Let’s talk about species interaction networks! One of the things that has been bugging me for a while was that we have no good, common interface to analyze them. There are a variety of packages that are either specific to some types of networks, or specific to some measures, or (worth) both. Because there are many different types of ecological networks.

Or are there? In EcologicalNetwork.jl, I reduced them to a combination of two factors. Are they bipartite or unipartite, and are they quantitative, probabilistic, or deterministic.

In Julia, this can be explained by a number of types and unions of types, and this hierarchy allows to create a number of functions that have the same name, but behave in the correct way based on their input. For example, the number of species in a network is calculated differently if it is bipartite or unipartite:

function richness(N::Bipartite)
   return sum(size(N.A))

function richness(N::Unipartite)
   return size(N.A, 1)

Where this becomes more interesting, is when we start chaining functions. For example, we can take an empirical network, generate the probabilistic version for a null model, then generate replicates, and finally measure the nestedness on every replicate:

using EcologicalNetwork
ollerton() |> null2 |> nullmodel .|> (x) -> nodf(x)[1]

This lines takes advantage of the fact that each function will take the “right” decision based on the type of its input. Specifically, it goes this way: the empirical network is a bipartite and deterministic one. The null2 function generates a probabilistic network which is also bipartite. This is passed to nullmodel, which will generate a number of bipartite deterministic networks, all of them are then passed through  the nodf function to measure their nestedness.

And the resulting pipeline is also clear to read, and expresses what we want to do (how we do it is determined based on the types).

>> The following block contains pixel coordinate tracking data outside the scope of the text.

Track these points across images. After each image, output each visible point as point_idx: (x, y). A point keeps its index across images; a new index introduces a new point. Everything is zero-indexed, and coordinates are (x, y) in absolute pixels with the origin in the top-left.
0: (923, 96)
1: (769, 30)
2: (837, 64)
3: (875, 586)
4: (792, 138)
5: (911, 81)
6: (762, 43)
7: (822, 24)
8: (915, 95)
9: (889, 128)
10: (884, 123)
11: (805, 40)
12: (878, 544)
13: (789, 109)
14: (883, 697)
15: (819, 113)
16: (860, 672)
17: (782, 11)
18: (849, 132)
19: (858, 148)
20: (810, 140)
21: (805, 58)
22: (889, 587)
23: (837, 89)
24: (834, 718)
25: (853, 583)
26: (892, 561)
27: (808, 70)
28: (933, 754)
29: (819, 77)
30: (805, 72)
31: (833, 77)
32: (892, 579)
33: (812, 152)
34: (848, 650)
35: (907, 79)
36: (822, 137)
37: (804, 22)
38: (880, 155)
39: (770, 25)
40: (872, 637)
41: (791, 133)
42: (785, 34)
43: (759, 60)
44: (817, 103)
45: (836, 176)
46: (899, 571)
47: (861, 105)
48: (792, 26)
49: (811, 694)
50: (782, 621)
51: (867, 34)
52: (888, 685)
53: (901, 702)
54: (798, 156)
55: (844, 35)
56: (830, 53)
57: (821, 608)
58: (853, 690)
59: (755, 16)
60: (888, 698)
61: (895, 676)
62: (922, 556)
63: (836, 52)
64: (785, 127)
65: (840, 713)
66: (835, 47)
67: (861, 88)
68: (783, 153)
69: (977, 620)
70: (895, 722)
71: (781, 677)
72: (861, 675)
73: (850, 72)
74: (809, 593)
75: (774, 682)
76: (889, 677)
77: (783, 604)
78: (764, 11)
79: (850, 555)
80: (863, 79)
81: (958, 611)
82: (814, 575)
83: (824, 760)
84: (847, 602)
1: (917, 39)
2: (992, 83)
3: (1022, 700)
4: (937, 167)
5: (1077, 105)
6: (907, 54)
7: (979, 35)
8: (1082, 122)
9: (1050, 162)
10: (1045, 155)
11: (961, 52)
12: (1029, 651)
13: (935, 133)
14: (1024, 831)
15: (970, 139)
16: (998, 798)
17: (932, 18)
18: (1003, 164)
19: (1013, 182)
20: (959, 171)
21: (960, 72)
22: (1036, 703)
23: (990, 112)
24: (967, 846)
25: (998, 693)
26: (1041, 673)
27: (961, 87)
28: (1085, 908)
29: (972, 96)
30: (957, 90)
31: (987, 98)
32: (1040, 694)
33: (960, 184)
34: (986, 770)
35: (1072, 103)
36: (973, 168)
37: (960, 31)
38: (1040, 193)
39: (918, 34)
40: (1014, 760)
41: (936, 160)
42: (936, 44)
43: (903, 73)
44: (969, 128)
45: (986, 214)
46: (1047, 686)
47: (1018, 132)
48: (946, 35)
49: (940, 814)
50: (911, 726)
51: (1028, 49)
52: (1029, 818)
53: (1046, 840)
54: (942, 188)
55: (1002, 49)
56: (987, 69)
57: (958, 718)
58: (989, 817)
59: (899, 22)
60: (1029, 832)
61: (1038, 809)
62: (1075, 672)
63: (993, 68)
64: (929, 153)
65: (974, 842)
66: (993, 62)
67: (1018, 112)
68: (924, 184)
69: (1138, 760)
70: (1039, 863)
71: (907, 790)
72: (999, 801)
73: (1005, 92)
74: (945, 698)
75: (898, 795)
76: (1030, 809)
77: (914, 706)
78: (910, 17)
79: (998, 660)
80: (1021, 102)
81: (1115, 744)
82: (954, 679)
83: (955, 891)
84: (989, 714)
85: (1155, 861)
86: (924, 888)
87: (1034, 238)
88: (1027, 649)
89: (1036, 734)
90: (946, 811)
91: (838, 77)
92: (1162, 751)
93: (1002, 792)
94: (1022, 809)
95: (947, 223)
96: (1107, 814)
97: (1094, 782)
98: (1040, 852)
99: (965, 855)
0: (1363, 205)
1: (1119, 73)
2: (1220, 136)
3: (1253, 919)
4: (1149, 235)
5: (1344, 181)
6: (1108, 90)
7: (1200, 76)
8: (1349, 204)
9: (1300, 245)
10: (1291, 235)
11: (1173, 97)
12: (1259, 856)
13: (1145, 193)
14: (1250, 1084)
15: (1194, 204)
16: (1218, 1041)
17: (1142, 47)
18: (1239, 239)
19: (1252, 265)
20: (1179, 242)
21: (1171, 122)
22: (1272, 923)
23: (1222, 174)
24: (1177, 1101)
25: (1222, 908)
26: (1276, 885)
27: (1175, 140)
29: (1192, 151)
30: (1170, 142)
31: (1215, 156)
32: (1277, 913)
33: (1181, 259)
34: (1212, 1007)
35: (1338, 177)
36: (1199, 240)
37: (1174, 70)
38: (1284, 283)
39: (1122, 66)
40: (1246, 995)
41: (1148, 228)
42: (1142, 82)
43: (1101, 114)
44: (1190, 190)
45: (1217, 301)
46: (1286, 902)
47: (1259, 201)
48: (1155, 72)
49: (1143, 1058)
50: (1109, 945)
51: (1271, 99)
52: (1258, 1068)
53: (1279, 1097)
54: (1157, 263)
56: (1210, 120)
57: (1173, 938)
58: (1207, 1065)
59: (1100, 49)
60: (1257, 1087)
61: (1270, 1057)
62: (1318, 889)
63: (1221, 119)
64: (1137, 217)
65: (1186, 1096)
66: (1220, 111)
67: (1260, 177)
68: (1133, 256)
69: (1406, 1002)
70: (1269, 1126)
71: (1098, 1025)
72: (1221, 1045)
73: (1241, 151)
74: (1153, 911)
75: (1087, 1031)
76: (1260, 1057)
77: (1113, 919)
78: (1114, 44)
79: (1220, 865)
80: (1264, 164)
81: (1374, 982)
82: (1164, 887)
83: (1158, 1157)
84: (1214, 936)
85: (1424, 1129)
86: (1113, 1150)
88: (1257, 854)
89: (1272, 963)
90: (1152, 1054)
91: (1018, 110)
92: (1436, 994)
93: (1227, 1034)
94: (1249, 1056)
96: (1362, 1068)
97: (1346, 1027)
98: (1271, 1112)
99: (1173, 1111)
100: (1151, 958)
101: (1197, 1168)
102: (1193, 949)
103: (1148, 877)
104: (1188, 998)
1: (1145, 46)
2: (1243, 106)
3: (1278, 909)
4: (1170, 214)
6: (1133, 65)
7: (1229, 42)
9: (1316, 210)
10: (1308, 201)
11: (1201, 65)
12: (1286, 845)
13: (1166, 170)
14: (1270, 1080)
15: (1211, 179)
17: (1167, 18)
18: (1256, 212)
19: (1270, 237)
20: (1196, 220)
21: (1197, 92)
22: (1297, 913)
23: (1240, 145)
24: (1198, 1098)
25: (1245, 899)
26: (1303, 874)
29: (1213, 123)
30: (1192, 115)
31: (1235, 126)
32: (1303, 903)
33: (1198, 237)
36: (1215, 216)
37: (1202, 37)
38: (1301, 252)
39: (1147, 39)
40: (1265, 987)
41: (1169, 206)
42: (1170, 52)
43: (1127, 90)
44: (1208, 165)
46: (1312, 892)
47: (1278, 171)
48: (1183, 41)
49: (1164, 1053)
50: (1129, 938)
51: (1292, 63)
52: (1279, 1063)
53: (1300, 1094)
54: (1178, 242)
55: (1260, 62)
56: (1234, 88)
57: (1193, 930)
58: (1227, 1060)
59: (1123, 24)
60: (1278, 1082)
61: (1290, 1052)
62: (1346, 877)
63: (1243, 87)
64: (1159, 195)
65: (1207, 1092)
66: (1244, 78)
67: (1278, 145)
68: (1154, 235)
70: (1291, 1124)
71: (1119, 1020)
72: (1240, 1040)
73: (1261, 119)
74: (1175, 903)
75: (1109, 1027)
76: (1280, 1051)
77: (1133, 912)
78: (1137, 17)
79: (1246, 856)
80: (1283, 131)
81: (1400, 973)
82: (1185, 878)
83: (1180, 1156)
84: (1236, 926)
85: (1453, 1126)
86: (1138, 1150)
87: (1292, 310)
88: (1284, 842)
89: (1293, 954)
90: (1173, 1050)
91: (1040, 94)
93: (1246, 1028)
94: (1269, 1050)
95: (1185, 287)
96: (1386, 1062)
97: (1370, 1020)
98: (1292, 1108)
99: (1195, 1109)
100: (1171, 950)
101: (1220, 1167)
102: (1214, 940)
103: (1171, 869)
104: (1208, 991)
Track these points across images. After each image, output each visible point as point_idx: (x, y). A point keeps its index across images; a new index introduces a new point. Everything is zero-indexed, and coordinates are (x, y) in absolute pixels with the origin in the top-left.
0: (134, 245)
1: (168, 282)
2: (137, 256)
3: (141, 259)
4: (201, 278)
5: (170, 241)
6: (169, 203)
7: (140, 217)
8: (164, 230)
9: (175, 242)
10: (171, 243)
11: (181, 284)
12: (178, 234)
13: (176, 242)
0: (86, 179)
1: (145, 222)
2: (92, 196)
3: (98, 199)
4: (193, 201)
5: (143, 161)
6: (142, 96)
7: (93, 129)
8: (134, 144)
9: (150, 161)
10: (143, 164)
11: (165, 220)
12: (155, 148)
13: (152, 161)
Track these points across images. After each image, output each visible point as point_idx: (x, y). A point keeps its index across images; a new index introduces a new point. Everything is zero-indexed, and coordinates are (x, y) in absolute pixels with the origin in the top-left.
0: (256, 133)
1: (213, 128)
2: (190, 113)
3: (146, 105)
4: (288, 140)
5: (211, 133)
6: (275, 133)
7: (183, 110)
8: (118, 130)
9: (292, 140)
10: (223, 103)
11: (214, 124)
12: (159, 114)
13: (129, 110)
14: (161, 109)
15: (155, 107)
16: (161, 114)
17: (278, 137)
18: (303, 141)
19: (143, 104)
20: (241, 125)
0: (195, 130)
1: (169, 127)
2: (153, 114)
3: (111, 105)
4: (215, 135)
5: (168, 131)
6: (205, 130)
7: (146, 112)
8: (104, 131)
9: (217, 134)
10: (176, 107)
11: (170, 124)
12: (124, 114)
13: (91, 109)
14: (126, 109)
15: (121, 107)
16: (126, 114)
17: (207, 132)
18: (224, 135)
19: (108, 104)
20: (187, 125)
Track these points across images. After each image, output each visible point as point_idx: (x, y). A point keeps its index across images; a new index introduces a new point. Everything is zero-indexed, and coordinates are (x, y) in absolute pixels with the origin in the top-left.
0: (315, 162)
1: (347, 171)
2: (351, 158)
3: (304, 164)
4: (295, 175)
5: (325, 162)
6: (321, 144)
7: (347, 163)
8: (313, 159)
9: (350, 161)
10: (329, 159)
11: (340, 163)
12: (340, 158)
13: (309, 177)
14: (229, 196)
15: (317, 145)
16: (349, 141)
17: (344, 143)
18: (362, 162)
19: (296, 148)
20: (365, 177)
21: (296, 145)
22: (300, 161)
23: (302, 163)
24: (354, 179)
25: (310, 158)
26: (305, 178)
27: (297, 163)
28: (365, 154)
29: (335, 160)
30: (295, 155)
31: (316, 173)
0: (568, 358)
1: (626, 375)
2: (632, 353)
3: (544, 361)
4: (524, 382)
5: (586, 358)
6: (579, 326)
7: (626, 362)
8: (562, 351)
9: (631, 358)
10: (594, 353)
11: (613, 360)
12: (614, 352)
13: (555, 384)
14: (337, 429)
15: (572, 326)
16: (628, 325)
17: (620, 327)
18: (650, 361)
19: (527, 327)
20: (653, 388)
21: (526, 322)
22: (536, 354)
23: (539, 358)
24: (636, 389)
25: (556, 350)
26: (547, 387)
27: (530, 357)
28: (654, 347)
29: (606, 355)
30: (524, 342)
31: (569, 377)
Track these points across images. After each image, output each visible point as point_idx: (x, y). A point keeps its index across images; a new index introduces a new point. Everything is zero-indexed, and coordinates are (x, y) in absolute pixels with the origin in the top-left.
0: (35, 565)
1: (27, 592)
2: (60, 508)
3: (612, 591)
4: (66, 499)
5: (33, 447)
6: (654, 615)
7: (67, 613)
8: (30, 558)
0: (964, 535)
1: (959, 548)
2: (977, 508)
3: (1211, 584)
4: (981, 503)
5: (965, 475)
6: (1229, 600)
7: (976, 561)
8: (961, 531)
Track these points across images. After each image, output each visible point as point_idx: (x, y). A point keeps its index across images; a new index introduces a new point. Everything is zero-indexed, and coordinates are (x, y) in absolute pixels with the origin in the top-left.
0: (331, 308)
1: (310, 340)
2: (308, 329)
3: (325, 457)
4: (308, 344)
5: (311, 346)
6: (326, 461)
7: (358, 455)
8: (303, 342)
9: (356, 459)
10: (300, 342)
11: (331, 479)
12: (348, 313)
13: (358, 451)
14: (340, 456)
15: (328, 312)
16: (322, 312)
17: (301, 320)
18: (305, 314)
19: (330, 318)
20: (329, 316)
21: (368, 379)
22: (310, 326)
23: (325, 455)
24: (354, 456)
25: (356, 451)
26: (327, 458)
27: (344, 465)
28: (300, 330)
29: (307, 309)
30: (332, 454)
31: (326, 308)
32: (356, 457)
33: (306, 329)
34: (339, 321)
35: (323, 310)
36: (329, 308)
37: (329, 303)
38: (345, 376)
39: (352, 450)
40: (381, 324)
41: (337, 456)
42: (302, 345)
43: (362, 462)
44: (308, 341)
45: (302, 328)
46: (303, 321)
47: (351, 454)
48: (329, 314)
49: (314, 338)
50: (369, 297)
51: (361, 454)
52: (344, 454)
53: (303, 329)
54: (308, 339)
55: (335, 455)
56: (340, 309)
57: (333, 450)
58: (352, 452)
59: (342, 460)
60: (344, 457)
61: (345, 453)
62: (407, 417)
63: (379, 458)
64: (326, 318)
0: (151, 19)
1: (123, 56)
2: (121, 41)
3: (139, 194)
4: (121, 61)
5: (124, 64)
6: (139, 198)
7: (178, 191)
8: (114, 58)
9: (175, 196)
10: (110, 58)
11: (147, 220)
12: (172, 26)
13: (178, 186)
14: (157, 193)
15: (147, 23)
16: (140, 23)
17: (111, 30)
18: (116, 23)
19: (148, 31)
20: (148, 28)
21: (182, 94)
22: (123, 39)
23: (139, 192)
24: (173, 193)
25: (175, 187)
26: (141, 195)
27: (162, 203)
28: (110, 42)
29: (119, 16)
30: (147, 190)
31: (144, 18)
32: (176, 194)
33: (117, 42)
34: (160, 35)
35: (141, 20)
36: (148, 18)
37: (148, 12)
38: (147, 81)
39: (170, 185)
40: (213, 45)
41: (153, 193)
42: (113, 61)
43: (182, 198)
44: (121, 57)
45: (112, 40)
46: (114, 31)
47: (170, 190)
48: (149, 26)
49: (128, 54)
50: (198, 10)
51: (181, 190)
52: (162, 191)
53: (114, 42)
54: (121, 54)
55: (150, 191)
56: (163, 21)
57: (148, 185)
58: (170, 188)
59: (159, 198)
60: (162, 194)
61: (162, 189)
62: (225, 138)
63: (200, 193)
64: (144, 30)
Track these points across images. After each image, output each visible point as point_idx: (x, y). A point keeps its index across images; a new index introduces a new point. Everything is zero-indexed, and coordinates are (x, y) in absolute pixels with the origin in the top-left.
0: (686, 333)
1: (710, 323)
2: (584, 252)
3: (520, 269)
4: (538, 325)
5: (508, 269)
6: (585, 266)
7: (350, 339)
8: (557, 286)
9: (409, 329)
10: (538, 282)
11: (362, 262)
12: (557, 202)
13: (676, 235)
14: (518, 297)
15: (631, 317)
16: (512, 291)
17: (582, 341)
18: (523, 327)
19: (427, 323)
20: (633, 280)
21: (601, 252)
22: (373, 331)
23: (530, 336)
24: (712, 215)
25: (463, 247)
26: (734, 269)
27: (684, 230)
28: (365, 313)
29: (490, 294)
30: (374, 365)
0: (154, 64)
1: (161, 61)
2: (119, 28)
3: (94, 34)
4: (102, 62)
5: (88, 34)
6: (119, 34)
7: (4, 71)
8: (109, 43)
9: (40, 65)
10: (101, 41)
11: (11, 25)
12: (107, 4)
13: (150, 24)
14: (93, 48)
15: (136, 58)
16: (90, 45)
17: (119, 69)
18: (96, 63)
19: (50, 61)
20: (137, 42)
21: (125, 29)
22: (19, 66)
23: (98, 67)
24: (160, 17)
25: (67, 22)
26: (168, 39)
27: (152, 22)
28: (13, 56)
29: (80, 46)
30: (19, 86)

As a consequence, we can have a much more general package for network analysis.

But why does this matter?

Because, in short, it lets us (and yes, there are other paradigms that let us do the same thing) express what we want to do. A good example would be measuring the diversity of an ecological community. Let’s say we have a site by species matrix, and this matrix has presence/absence data. We can measure diversity as the number of species as the sum of each row:

function diversity(x::Array{Bool,2})
   return sum(A, 2)

But if we have quantitative information, then we may want to apply Pielou’s measure on each row instead:

function diversity(x::Array{Number,2})
   return mapslices(pielou, x, 2)

In the case where we have a phylogenetic tree, then what about using PD?

function diversity(x::Array{Number,2}, t::PhyloTree)
 return mapslices(n -> pd(n, t), x, 2)

And so on and so forth. In all of these situations, we know that the same concept (diversity) means different things as a function of the context – and for this reason, we want to do different things.

I like  this approach because it lets me focus on the intent of what I want to do. The (still young) EcoJulia project led by Michael Krabbe Borregaard is an attempt to use some of the niftiest features of Julia to develop general interfaces to some types of ecological data. This is something I am really excited to see happen.